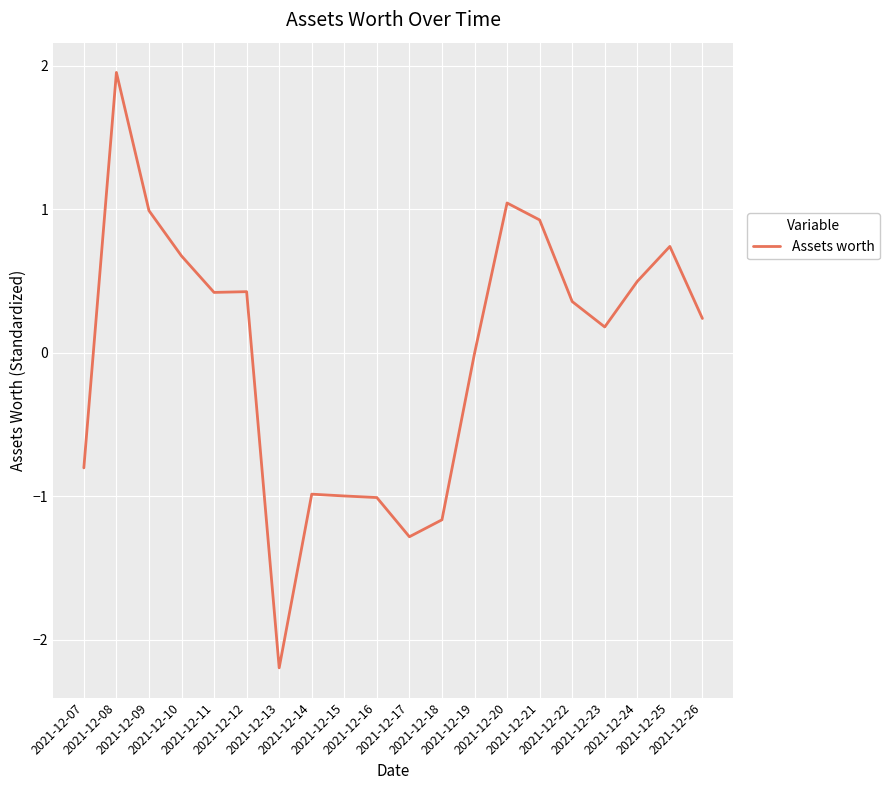

What is the difference between the maximum and minimum values?

4.1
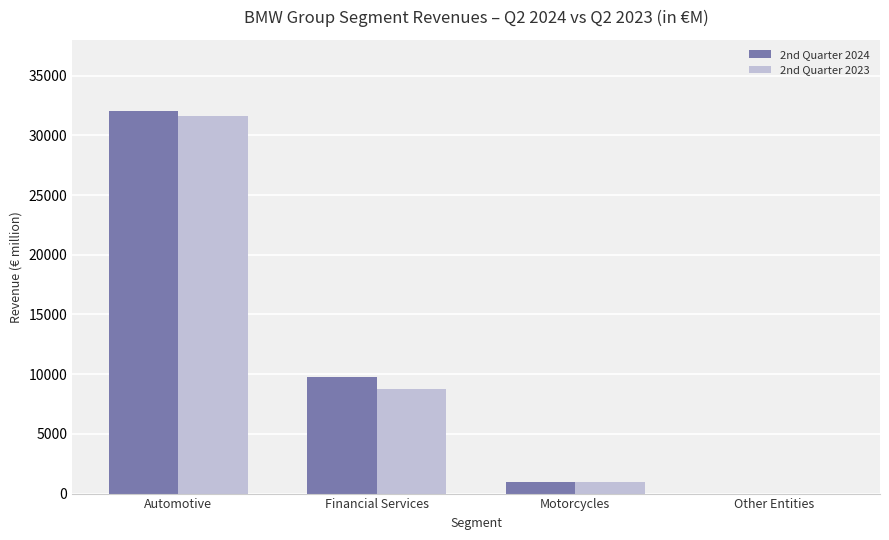

Between Financial Services and Motorcycles, which series saw the biggest shift?

2nd Quarter 2024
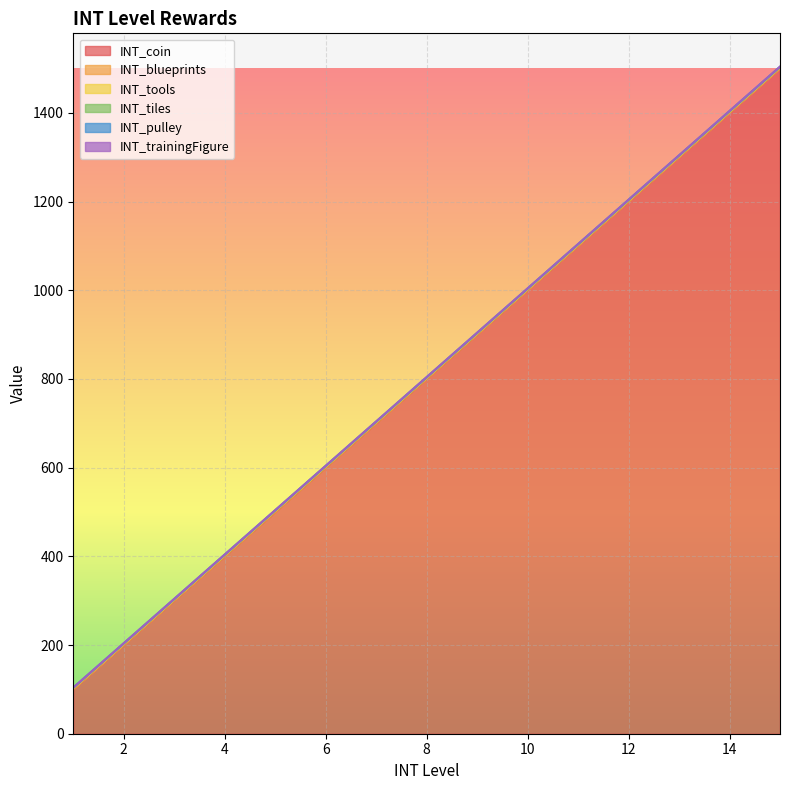

True or false: INT_trainingFigure has more than 2 interior local peaks.

False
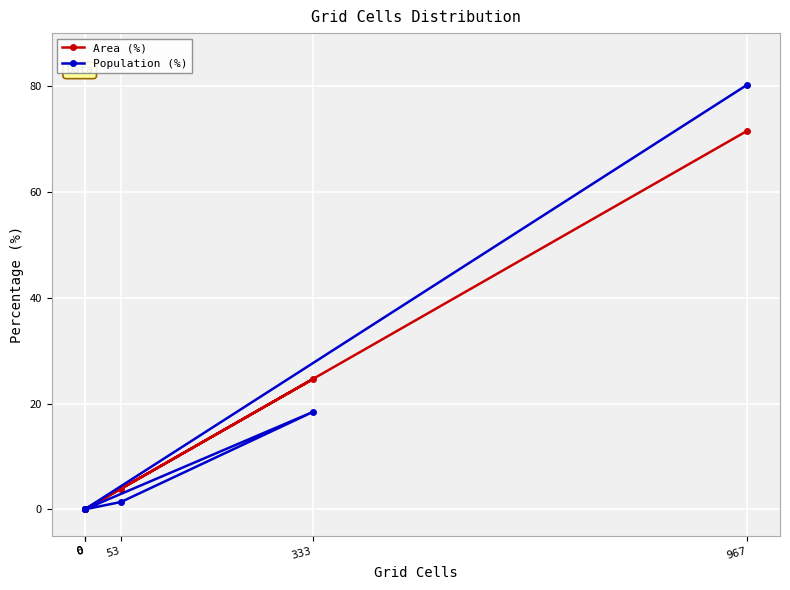

What is the total value across all series at 53?

5.3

# Request:
Begin at the line that contains "True or false: INT_trainingFigure", and write out every line exactly through the end of the entries. Leave the pictures out of your answer.

# Answer space:
True or false: INT_trainingFigure has more than 2 interior local peaks.

False

What is the total value across all series at 53?

5.3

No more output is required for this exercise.